Stalin had the power to destroy anyone, but with some writers, perhaps with those he most admired, he preferred to toy. He liked to feel his power over them. In 1952 the Soviet leader chaired a meeting in the Kremlin to judge the Stalin Prize. It was more or less agreed to give the prize to Stepan Zlobin’s novel Stepan Razin, but the Politburo member Georgy Malenkov objected that Zlobin had behaved badly in the war because he had let himself be captured by the Germans. In fact, as everybody knew, Zlobin had behaved with extraordinary courage; he had even led a group of resistance fighters in the concentration camp where he was held.

After Malenkov had made his statement there was a deathly hush. Stalin stood up and paced around the room, passing by the seated Politburo members and the leaders of the Writers’ Union and asking out aloud, as if to himself, but also for them to consider, “Shall we forgive him or not?” There was silence. Stalin continued to pace around the room and asked again, “Shall we forgive him or not?” Again there was silence: no one dared to speak. Stalin went on with his pacing and asked for a third time, “Shall we forgive him or not?” Finally he answered his own question: “Let’s forgive him.”

Everyone had understood that the fate of an innocent man had been hanging in the balance: either he would win the Stalin Prize or he would be sent to the Gulag. Though all the writers at the meeting were at least acquainted with Zlobin, no one spoke in his defense, not even when invited to do so by Stalin. In the words of one of them, Konstantin Simonov, “In our eyes it was not just a question of whether to forgive or not forgive a guilty man, but whether to speak out against a denunciation” made by a figure as senior as Malenkov, a denunciation that had evidently been accepted as truth by Stalin, for whom the question was whether to forgive a guilty man.

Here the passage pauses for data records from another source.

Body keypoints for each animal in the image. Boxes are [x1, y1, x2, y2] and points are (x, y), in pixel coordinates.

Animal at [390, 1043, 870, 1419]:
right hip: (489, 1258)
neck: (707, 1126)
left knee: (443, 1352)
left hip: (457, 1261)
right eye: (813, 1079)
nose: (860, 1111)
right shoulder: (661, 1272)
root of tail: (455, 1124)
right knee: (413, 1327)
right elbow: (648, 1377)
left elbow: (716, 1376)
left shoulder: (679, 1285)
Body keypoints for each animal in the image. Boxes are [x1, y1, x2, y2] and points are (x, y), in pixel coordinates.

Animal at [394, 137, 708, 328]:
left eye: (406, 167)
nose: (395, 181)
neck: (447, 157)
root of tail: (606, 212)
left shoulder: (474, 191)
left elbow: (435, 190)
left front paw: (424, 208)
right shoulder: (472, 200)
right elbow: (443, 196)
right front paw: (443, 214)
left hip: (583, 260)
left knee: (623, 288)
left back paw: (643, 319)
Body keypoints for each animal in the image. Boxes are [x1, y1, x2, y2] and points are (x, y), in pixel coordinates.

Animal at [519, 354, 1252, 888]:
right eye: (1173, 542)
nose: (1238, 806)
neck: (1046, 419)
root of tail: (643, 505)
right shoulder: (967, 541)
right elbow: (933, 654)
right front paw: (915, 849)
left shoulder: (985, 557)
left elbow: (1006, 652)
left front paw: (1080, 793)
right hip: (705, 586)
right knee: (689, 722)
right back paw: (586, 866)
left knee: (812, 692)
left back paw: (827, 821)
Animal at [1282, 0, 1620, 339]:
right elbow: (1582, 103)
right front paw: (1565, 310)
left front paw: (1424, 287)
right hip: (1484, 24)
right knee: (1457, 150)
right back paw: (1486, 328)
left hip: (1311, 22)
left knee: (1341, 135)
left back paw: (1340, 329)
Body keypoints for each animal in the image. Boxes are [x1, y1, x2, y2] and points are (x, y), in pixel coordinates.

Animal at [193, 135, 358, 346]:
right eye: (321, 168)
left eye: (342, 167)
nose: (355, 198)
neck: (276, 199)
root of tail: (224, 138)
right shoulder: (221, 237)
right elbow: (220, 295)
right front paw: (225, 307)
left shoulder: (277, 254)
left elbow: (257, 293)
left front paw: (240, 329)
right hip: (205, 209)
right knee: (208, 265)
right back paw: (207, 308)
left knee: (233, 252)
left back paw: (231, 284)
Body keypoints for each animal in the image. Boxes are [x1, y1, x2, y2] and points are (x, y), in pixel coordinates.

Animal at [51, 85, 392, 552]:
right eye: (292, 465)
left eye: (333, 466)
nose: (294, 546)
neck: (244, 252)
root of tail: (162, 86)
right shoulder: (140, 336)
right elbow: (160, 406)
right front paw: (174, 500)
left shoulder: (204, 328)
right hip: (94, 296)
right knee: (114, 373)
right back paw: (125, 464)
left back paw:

Looking back on this event, Simonov came to the conclusion that Stalin had always been aware of the accusations against Zlobin, and that he had himself deliberately nominated his book for the Stalin Prize so that he could stage this “little game.”16 Knowing that there would be nobody with the courage to defend Zlobin, Stalin’s aim had been to show that he, and only he, decided the fate of men.